● Assignment:
Pick out every line below that contains the word "Imamo". Case matters, so a line where the word appears with different capitalization does not count.
((
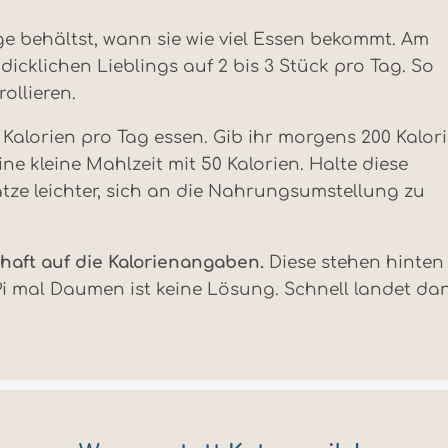
ge behältst, wann sie wie viel Essen bekommt. Am
icklichen Lieblings auf 2 bis 3 Stück pro Tag. So
ollieren.
 Kalorien pro Tag essen. Gib ihr morgens 200 Kalori
e kleine Mahlzeit mit 50 Kalorien. Halte diese
Katze leichter, sich an die Nahrungsumstellung zu
haft auf die Kalorienangaben.
Diese stehen hinten
i mal Daumen ist keine Lösung. Schnell landet da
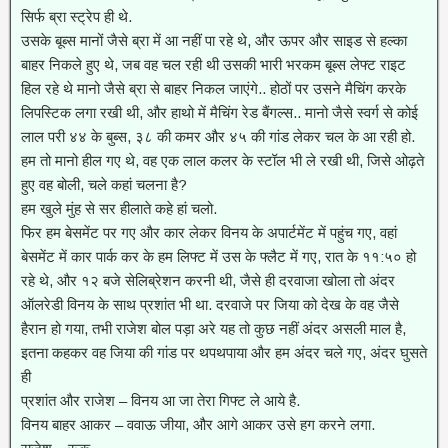
सिर्फ ब्रा स्ट्रेप ही थे.
उसके बूब्स मानों जैसे ब्रा में आ नहीं पा रहे थे, और ऊपर और साइड से हल्का
बाहर निकले हुए थे, जब वह चल रही थी उसकी भारी भरकम बूब्स लेफ्ट राइट
हिल रहे थे मानो जैसे ब्रा से बाहर निकल जाएंगे.. होठों पर उसने मैचिंग करके
लिपस्टिक लगा रखी थी, और हाथो में मैचिंग रेड बैंगल्स.. मानो जैसे स्वर्ग से कोई
लाल परी ४४ के बुब्स, ३८ की कमर और ४५ की गांड लेकर चल के आ रही हो.
हम तो मानो हील गए थे, वह एक लाल कलर के स्टॉल भी ले रखी थी, जिसे ओढ़ते
हुए वह बोली, चले कहां चलना है?
हम खुले मुंह से सर हीलाते कहे हां चलो.
फिर हम बेसमेंट पर गए और कार लेकर विनय के अपार्टमेंट में पहुंच गए, वहां
बेसमेंट में कार पार्क कर के हम लिफ्ट में उस के फ्लैट में गए, रात के ११:५० हो
रहे थे, और १२ बजे सेलिब्रेशन करनी थी, जैसे ही दरवाजा खोला तो अंदर
ऑलरेडी विनय के साथ प्रशांत भी था. दरवाजे पर जिया को देख के वह जैसे
हैरान हो गया, तभी राजेश बोल पड़ा अरे यह तो कुछ नहीं अंदर असली माल है,
इतना कहकर वह जिया की गांड पर थपथपाया और हम अंदर चले गए, अंदर घुसते
ही
प्रशांत और राजेश – विनय आ जा तेरा गिफ्ट ले आये है.
विनय बाहर आकर – ववाऊ जीया, और आगे आकर उसे हग करने लगा.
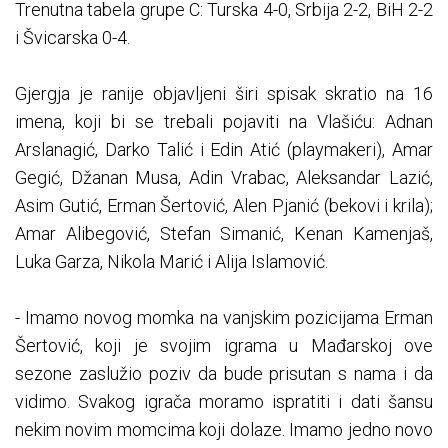
Trenutna tabela grupe C: Turska 4-0, Srbija 2-2, BiH 2-2
i Švicarska 0-4.
Gjergja je ranije objavljeni širi spisak skratio na 16
imena, koji bi se trebali pojaviti na Vlašiću: Adnan
Arslanagić, Darko Talić i Edin Atić (playmakeri), Amar
Gegić, Džanan Musa, Adin Vrabac, Aleksandar Lazić,
Asim Gutić, Erman Šertović, Alen Pjanić (bekovi i krila);
Amar Alibegović, Stefan Simanić, Kenan Kamenjaš,
Luka Garza, Nikola Marić i Alija Islamović.
- Imamo novog momka na vanjskim pozicijama Erman
Šertović, koji je svojim igrama u Mađarskoj ove
sezone zaslužio poziv da bude prisutan s nama i da
vidimo. Svakog igrača moramo ispratiti i dati šansu
nekim novim momcima koji dolaze. Imamo jedno novo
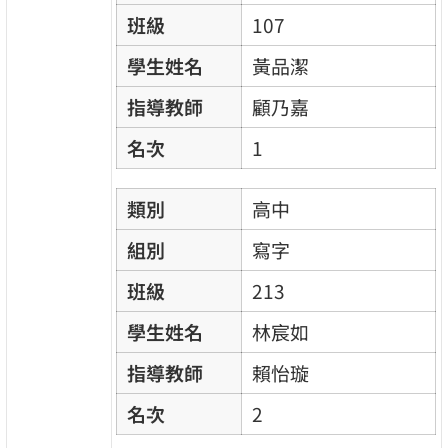
班級
107
學生姓名
黃品潔
指導教師
顧乃嘉
名次
1
類別
高中
組別
寫字
班級
213
學生姓名
林宸如
指導教師
賴怡璇
名次
2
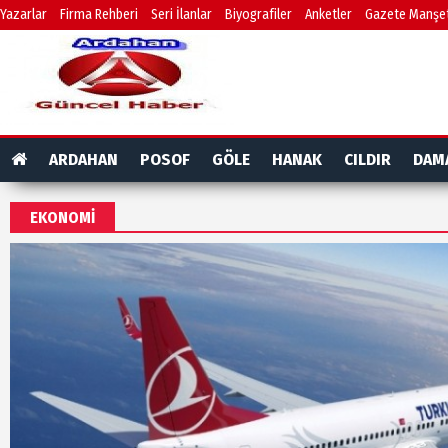
Yazarlar
Firma Rehberi
Seri İlanlar
Biyografiler
Anketler
Gazete Manşet
ARDAHAN
POSOF
GÖLE
HANAK
CILDIR
DAM
EKONOMİ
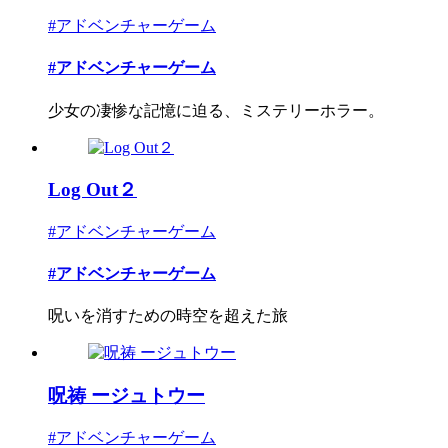
#アドベンチャーゲーム
#アドベンチャーゲーム
少女の凄惨な記憶に迫る、ミステリーホラー。
Log Out２
#アドベンチャーゲーム
#アドベンチャーゲーム
呪いを消すための時空を超えた旅
呪祷 ージュトウー
#アドベンチャーゲーム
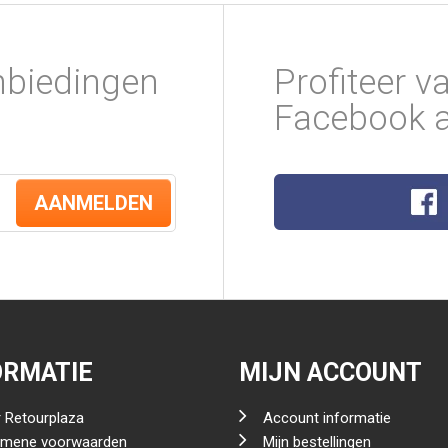
nbiedingen
Profiteer v
Facebook a
AANMELDEN
ORMATIE
MIJN ACCOUNT
 Retourplaza
Account informatie
emene voorwaarden
Mijn bestellingen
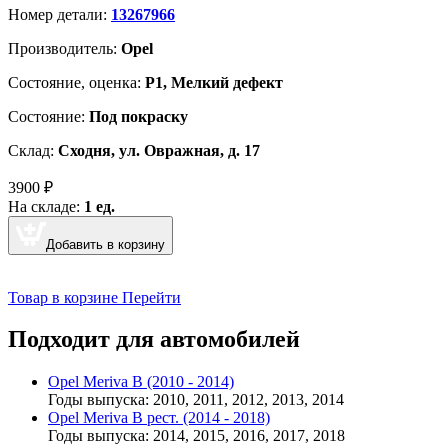
Номер детали:
13267966
Производитель:
Opel
Cостояние, оценка:
Р1, Мелкий дефект
Состояние:
Под покраску
Склад:
Сходня, ул. Овражная, д. 17
3900
₽
На складе:
1 ед.
Добавить в корзину
Товар в корзине
Перейти
Подходит для автомобилей
Opel Meriva B (2010 - 2014)
Годы выпуска: 2010, 2011, 2012, 2013, 2014
Opel Meriva B рест. (2014 - 2018)
Годы выпуска: 2014, 2015, 2016, 2017, 2018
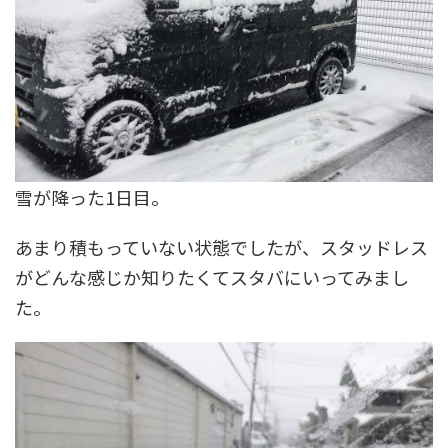
雪が降った1日目。
あまり積もっていない状態でしたが、スタッドレス
がどんな感じか知りたくてスタバにいってみまし
た。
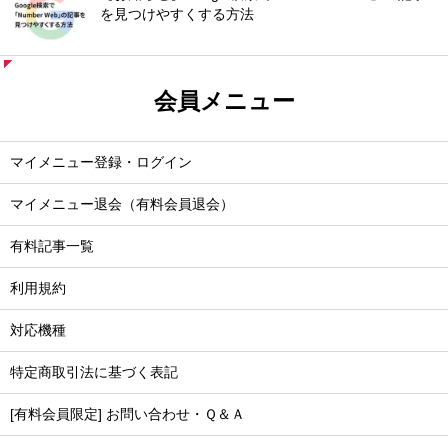
を見つけやすくする方法
会員メニュー
マイメニュー登録・ログイン
マイメニュー退会（有料会員退会）
有料記事一覧
利用規約
対応機種
特定商取引法に基づく表記
[有料会員限定] お問い合わせ・Ｑ＆Ａ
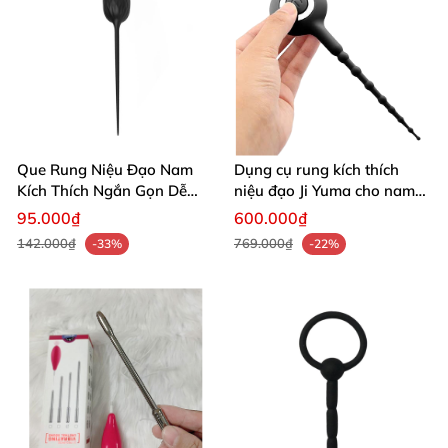
Que Rung Niệu Đạo Nam
Dụng cụ rung kích thích
Kích Thích Ngắn Gọn Dễ
niệu đạo Ji Yuma cho nam
Dùng An Toàn
giới
95.000₫
600.000₫
142.000₫
769.000₫
-33%
-22%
))
● Expected answer:
- Imamo novog momka na vanjskim pozicijama Erman
nekim novim momcima koji dolaze. Imamo jedno novo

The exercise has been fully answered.